• Dataset records:
=-=-=

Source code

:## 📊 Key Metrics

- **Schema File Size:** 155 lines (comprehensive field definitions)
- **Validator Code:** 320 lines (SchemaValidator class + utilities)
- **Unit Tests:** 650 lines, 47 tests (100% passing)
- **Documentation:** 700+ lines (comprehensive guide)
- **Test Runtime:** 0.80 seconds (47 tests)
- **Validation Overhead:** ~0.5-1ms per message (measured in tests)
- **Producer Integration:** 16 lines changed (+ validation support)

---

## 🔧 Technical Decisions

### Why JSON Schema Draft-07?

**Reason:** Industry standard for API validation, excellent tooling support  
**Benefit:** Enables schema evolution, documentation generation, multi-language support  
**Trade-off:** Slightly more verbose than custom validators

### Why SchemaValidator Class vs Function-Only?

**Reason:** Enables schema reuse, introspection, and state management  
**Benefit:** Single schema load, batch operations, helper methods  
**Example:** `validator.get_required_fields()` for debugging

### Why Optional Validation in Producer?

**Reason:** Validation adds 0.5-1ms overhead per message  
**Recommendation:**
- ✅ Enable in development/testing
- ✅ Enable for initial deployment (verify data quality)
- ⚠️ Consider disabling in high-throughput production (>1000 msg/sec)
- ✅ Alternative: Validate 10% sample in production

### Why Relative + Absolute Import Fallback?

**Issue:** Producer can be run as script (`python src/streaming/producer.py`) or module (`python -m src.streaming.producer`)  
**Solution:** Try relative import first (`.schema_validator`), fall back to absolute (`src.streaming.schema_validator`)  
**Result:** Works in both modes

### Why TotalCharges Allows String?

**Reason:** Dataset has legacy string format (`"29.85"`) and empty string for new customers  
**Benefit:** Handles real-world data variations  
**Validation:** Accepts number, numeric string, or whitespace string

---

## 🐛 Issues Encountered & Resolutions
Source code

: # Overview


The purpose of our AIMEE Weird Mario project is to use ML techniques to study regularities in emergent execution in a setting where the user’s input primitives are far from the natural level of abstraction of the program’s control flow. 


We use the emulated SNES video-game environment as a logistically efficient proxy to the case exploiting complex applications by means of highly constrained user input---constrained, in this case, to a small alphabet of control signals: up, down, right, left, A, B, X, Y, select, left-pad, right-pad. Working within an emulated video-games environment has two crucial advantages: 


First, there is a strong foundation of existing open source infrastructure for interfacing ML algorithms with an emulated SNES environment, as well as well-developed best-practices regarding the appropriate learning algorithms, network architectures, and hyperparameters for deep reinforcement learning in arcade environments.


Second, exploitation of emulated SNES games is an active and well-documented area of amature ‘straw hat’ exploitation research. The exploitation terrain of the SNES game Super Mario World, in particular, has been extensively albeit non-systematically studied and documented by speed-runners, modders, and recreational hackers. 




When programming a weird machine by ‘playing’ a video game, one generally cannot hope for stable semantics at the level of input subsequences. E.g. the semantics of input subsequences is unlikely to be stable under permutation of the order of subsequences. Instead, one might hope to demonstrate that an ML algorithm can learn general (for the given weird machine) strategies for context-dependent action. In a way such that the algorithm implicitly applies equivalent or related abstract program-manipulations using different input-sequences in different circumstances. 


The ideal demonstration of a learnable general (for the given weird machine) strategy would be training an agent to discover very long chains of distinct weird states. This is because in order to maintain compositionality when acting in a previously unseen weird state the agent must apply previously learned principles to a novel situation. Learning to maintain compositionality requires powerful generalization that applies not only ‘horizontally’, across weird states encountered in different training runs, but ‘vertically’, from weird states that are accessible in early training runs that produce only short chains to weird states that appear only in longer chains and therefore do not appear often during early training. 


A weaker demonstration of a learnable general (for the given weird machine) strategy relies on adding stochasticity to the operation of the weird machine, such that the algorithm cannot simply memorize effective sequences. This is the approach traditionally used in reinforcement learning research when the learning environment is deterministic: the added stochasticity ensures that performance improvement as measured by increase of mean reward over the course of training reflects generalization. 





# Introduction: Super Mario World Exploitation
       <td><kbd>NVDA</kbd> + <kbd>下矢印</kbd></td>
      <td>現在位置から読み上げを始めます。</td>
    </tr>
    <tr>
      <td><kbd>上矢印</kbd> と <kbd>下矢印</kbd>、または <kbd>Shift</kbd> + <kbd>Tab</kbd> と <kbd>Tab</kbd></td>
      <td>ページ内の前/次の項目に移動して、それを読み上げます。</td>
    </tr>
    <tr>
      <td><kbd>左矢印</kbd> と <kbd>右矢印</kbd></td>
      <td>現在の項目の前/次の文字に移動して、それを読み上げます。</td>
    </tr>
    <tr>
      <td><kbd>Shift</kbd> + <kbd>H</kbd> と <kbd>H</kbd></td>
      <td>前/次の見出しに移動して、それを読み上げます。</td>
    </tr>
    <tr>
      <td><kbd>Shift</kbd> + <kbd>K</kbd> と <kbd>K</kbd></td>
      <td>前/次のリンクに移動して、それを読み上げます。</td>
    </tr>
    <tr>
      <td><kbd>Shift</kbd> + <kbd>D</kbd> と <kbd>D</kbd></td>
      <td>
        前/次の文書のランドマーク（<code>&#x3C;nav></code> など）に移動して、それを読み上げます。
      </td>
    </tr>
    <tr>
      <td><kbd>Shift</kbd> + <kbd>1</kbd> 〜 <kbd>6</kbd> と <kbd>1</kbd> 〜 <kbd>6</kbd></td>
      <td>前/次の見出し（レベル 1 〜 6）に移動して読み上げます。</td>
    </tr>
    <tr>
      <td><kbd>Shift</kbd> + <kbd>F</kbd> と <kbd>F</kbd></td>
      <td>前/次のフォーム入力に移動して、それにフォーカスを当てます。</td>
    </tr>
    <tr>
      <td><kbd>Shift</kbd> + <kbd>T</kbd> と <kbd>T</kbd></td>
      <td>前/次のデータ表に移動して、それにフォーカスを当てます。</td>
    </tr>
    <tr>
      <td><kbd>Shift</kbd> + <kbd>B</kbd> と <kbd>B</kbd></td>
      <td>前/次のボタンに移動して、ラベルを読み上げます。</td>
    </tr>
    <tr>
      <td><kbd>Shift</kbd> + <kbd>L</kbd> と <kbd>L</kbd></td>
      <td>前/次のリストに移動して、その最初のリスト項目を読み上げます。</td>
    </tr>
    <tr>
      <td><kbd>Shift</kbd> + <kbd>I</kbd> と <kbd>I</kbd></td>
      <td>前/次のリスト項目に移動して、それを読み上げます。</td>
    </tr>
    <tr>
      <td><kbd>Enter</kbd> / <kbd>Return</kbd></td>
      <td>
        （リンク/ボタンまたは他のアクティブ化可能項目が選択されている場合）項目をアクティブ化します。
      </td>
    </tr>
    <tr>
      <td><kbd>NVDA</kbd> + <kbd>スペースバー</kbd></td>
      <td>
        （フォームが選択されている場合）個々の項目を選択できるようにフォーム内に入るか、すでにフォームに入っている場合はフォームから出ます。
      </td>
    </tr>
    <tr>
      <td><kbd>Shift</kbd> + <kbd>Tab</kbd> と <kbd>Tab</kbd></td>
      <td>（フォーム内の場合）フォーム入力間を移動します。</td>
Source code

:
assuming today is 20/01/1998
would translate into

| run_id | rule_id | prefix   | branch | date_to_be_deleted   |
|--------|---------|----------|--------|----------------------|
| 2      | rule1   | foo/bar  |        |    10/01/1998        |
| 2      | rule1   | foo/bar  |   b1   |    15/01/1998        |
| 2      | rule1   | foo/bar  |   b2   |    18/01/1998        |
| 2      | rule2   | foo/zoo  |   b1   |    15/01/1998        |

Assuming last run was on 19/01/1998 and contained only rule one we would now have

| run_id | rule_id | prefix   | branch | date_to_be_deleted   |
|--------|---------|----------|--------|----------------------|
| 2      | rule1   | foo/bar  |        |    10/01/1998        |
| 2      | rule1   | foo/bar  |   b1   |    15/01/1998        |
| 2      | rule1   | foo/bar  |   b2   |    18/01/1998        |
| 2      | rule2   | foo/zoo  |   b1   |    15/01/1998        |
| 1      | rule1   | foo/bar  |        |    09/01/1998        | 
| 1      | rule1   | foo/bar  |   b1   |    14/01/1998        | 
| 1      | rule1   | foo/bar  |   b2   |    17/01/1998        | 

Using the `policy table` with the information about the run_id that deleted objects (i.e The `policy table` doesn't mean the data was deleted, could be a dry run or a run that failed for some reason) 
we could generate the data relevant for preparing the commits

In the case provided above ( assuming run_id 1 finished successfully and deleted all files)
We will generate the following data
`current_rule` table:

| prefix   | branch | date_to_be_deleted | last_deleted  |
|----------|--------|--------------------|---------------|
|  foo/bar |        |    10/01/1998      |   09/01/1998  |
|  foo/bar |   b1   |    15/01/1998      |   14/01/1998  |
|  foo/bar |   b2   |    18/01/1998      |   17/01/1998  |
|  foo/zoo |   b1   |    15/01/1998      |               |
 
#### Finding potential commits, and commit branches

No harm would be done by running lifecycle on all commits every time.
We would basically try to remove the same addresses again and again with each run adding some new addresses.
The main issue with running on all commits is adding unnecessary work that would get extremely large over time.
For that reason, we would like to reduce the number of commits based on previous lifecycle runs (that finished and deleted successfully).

=-=-=

• Exercise: All that should be written out is the stretch of lines above between the one holding "- **Schema File" and the one holding "generation, multi-language support", inclusive, exactly as given.

• Your solution:
- **Schema File Size:** 155 lines (comprehensive field definitions)
- **Validator Code:** 320 lines (SchemaValidator class + utilities)
- **Unit Tests:** 650 lines, 47 tests (100% passing)
- **Documentation:** 700+ lines (comprehensive guide)
- **Test Runtime:** 0.80 seconds (47 tests)
- **Validation Overhead:** ~0.5-1ms per message (measured in tests)
- **Producer Integration:** 16 lines changed (+ validation support)

---

## 🔧 Technical Decisions

### Why JSON Schema Draft-07?

**Reason:** Industry standard for API validation, excellent tooling support  
**Benefit:** Enables schema evolution, documentation generation, multi-language support  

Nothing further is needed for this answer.